Accessing these involves abseiling into workings in which only a small amount of the total space is explorable above the water table. Most of these have now been documented by caving groups.
Many of these mines are situated on private farmland, so permission is sought where required to gain access. More often than not, mine-workings are on land that’s council-owned or public, where access underground is often known about and, if not encouraged, at least tolerated.
It’s been more than 10 years since I first took a dip in a flooded mine. After fully exploring the dry sections, a climb down to the bottom revealed a blue pool of that clear water. More than anything, that first dip was to learn how deep the shaft went.
I had decided that I wouldn’t venture away from the main dropline, and would take along only a small single cylinder.
I dropped to more than 20m to find myself in a large underwater chamber with multiple tunnels. This gave me the urge to return with trusted company and better equipment, so that I could push further.
Since then I have trained as a commercial diver, and met many like-minded people who like to dive for fun at the weekends as well as for work.
None of us was formally trained as a cave-diver but we shared similar qualities essential for survival: all very comfortable in the water, used to diving in the full range of visibility and calm under pressure, with experience of difficult locations or restricted-access situations.
We read books on cave-diving and made multiple trips into the Dinas silica mine in South Wales with twin-sets as preparation. There we brushed up on our line-laying and emergency drills, and felt ready to see what else was down in the Cornish mines.
Appeared in DIVER May 2020
During the more settled months of the year I had started getting into wreck-diving seriously. But every winter, after the boat had been put away, we would find ourselves drawn deep underground, seeking out unexplored mines and workings. These forays would often end with us just staring at a pool of clear water with features just visible below, enticing us in.
In flooded caves or mine-workings there is no current to worry about, weather is rarely an issue and most locations offer excellent visibility.
This type of diving is not to be taken lightly – or done on a whim simply when it’s too rough to dive in the sea. Once a diver has left the main access shaft he can’t just swim up in an emergency, and might need to cover a considerable distance horizontally to reach an exit-point.
Other issues include very dark, cold water, silt build-ups and isolated locations.
So we always carry multiple lights, plan our air and gas reserves using the rule of thirds, and use twin-sets where possible.
We mark exit-points well, using a shot in the main access-shaft with strobes, and use lines and markers even in good visibility, to ensure that we can always find our way back out.
Most of the mines are those in which we have already explored the topside workings, and can be sure of having reasonable access and clear water.

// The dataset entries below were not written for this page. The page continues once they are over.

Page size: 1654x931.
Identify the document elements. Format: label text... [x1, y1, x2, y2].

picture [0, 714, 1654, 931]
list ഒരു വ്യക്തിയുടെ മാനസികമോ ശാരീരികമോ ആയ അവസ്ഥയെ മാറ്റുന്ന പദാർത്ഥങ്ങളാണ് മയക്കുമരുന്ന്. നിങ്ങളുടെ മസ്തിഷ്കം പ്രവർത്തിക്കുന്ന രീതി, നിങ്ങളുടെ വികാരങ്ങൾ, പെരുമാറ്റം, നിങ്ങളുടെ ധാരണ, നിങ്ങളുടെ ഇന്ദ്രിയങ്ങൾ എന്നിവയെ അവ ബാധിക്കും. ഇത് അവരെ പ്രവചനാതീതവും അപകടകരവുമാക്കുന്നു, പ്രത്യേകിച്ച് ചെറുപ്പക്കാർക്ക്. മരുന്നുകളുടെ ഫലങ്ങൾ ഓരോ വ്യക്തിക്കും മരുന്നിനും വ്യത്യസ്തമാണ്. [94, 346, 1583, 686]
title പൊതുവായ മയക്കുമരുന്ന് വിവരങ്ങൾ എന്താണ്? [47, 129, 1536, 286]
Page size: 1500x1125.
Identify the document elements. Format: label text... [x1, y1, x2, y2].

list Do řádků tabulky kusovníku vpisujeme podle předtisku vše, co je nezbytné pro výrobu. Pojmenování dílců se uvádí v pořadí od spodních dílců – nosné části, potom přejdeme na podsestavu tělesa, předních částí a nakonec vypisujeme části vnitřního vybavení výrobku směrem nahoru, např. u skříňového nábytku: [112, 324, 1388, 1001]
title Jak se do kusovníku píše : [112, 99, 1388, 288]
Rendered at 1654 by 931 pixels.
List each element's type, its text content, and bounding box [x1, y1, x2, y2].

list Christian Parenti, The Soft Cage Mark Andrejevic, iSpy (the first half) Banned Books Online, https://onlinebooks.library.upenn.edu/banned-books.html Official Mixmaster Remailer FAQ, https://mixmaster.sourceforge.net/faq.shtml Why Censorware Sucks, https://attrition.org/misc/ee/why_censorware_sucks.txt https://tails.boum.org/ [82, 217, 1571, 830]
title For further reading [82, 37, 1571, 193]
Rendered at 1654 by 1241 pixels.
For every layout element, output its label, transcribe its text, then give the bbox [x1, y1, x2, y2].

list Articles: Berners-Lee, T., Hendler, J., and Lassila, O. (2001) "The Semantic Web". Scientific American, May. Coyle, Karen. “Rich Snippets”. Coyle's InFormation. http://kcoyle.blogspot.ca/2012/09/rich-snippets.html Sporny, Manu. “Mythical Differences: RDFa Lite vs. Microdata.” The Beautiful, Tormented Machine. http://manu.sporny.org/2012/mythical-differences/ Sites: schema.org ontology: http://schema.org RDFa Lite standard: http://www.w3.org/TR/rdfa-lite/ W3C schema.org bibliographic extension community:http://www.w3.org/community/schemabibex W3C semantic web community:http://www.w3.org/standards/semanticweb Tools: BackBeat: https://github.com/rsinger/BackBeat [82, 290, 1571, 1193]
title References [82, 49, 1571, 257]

We take several team-members along to help with kit and to be on hand should an emergency occur. This deep underground, I wouldn’t dive with anyone I don’t know well or haven’t dived with much. It’s all about teamwork and trust.
We’ve discovered some pretty amazing artefacts and sights. Many of the mines had been closed suddenly, and once the pumps were stopped the rising water didn’t take long to reach its natural level.
Many tools and personal items were left in situ and remain there now. Usually we’re the first people to see them again.
Wooden shaft-linings, ladderways, wooden boxes, mine-carts and small tools still lie where they were dropped as much as 200 years ago, with no tide or storm action to move them.
Recently we came across a flooded shaft that still had its man-way ladders in place. The wooden sides were in perfect order, and the metal rungs had sprouted long rusticle-type protrusions, reminding me of ROV images I’ve seen taken miles below the Atlantic on the Titanic.
Future projects include other mines with local history that have never been dived. We have done many of the easy-to-access sites but a few older ones will require a lot of effort to reach the flooded sections. These could hold the most interesting underwater discoveries yet.